With an ability to sense, analyse and act upon information in efficient, cost effective ways, IoT will start shaping our work and home lives. In some ways, it already is: in-home smart meters are already gaining popularity, where variables such as temperature are regularly monitored and automatically adjusted accordingly, saving time, money and effort in managing energy costs. IoT technology will help to monitor and maintain health, improve efficiency and enable transactions anywhere, anytime. Many of us are already on that path, having an Amazon’s Echo Digital Assistant, wearing an Apple Watch or Fitbit, or watching a recommended program on an internet-connected TV.
It’s the retail sector that we believe has the potential for significant benefit from transformations in this space. IoT technology will enable merchants to improve operational and marketing efficiencies, sell more higher-margin items, and engage with shoppers in highly targeted ways. Progressive retailers will use IoT to improve margins and provide connected shopping experiences.
Whether by enabling buying and selling through voice interfaces in-home or in-vehicle, dynamically marketing to in-store customers in real time or offering true omni-channel buying experiences through digital or face to face channels, it presents retailers with the opportunity to reach more valuable customers to drive top line growth.
IoT can also drive cost reductions in the sector through efficiencies such as measuring footfall to optimise in-store layout or monitoring mission-critical equipment, such as freezers, air-conditioning or ovens – whilst in-store smart sensors can automatically detect inventory levels and reorder directly from the factory or warehouse, with payment settled without any administrative burden.
Similarly, in-store sensor data can be combined with external data to predict demand to ensure the right products are available at the right time. All of this can and will happen in the background, without human intervention, providing competitive advantages to those who can capitalise on the technology.
Retailers can use IoT to move towards checkout-free stores or sections in stores—increasing sales by enabling customers to shop without having to queue.
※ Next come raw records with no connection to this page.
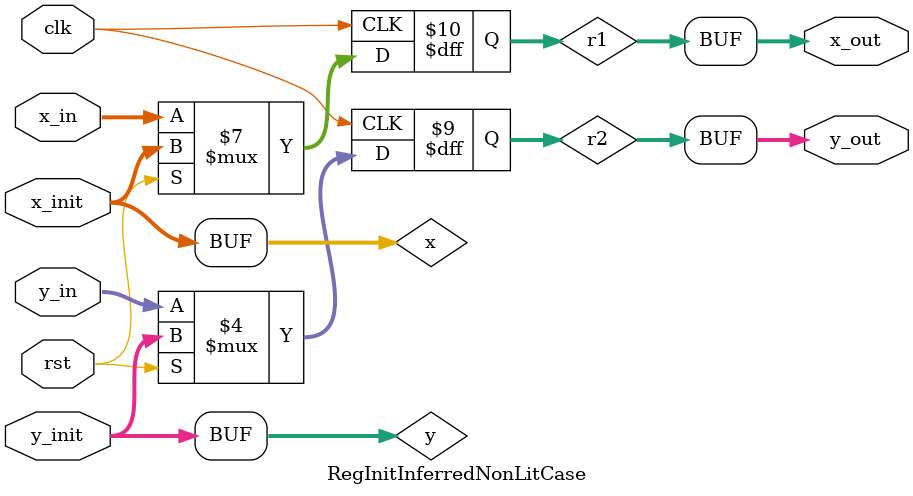
<source format=v>
module RegInitInferredNonLitCase (
  input        clk,
  input        rst,
  input  [2:0] x_init,
  input  [7:0] y_init,
  input  [2:0] x_in,
  input  [7:0] y_in,
  output [2:0] x_out,
  output [7:0] y_out
);
  wire [2:0] x;
  wire [7:0] y;
  reg  [2:0] r1;
  reg  [7:0] r2;
  assign x_out = r1;
  assign y_out = r2;
  assign x = x_init;
  assign y = y_init;
  always @(posedge clk) begin
    if (rst) begin
      r1 <= x;
    end
    else begin
      r1 <= x_in;
    end
  end
  always @(posedge clk) begin
    if (rst) begin
      r2 <= y;
    end
    else begin
      r2 <= y_in;
    end
  end
endmodule

</source>
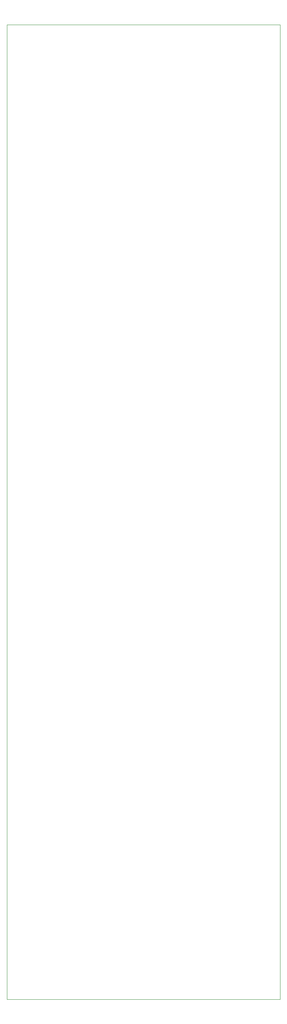
<source format=gbr>
%TF.GenerationSoftware,KiCad,Pcbnew,(6.0.0)*%
%TF.CreationDate,2022-04-21T19:53:10+02:00*%
%TF.ProjectId,KallebolFanoutBoard,4b616c6c-6562-46f6-9c46-616e6f757442,rev?*%
%TF.SameCoordinates,Original*%
%TF.FileFunction,Profile,NP*%
%FSLAX46Y46*%
G04 Gerber Fmt 4.6, Leading zero omitted, Abs format (unit mm)*
G04 Created by KiCad (PCBNEW (6.0.0)) date 2022-04-21 19:53:10*
%MOMM*%
%LPD*%
G01*
G04 APERTURE LIST*
%TA.AperFunction,Profile*%
%ADD10C,0.100000*%
%TD*%
G04 APERTURE END LIST*
D10*
X82750000Y-25000000D02*
X142750000Y-25000000D01*
X142750000Y-25000000D02*
X142750000Y-239000000D01*
X142750000Y-239000000D02*
X82750000Y-239000000D01*
X82750000Y-239000000D02*
X82750000Y-25000000D01*
M02*

</source>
Whilst Amazon Go might only be a one-store trial at the moment, the concept of customers picking up items and walking out the store – ‘shopping without checkout’ – is a very-near reality. RFID tags, connected shopping baskets, and mobile phone apps can all be brought together to make it a reality; walking in, shopping and walking out.
All the while, Bluetooth technology and beacons can help a business recognise its customers as they walk past a shop, around a shop, or near a shop, allowing them to tailor the shopping experience or entice them in with relevant and timely offers.
IoT is now at a tipping point and clear use cases and benefits are emerging for those businesses who can harness the potential it offers. Take a serious look at how your business can test some IoT use cases and start understanding where it can add value. Do it before your competitors do!